Collected data:
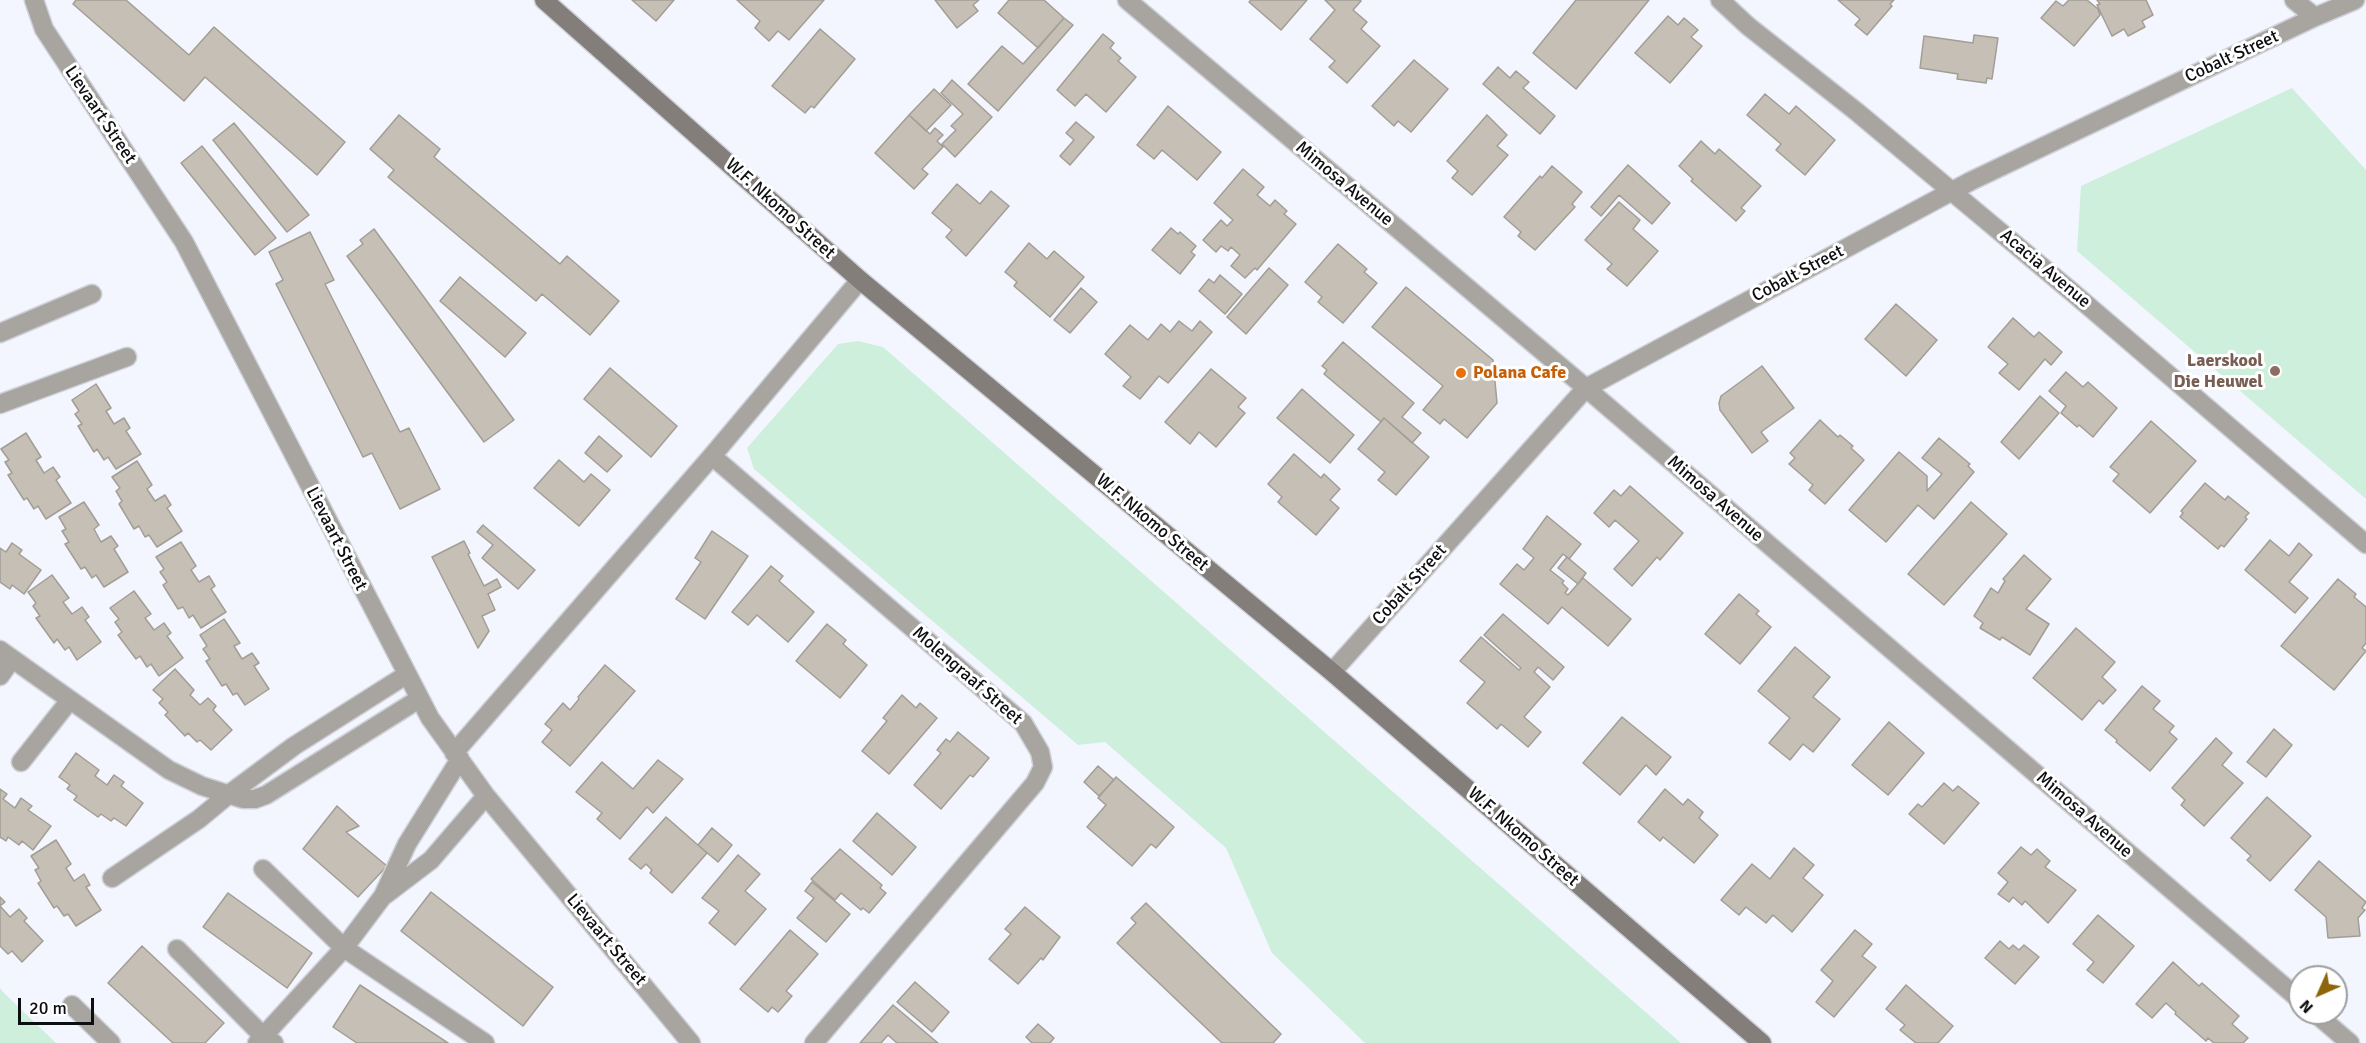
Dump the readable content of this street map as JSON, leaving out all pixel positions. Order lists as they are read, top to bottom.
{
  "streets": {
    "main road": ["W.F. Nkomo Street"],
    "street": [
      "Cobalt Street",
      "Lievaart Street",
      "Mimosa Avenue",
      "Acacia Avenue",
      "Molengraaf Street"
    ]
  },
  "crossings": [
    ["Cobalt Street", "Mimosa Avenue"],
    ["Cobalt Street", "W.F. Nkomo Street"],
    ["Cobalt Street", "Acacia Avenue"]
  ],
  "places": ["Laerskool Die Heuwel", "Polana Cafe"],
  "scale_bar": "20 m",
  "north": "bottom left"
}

• _What is needed_
All entries above should be returned exactly, apart from their pictures.

• _Response_
Dump the readable content of this street map as JSON, leaving out all pixel positions. Order lists as they are read, top to bottom.
{
  "streets": {
    "main road": ["W.F. Nkomo Street"],
    "street": [
      "Cobalt Street",
      "Lievaart Street",
      "Mimosa Avenue",
      "Acacia Avenue",
      "Molengraaf Street"
    ]
  },
  "crossings": [
    ["Cobalt Street", "Mimosa Avenue"],
    ["Cobalt Street", "W.F. Nkomo Street"],
    ["Cobalt Street", "Acacia Avenue"]
  ],
  "places": ["Laerskool Die Heuwel", "Polana Cafe"],
  "scale_bar": "20 m",
  "north": "bottom left"
}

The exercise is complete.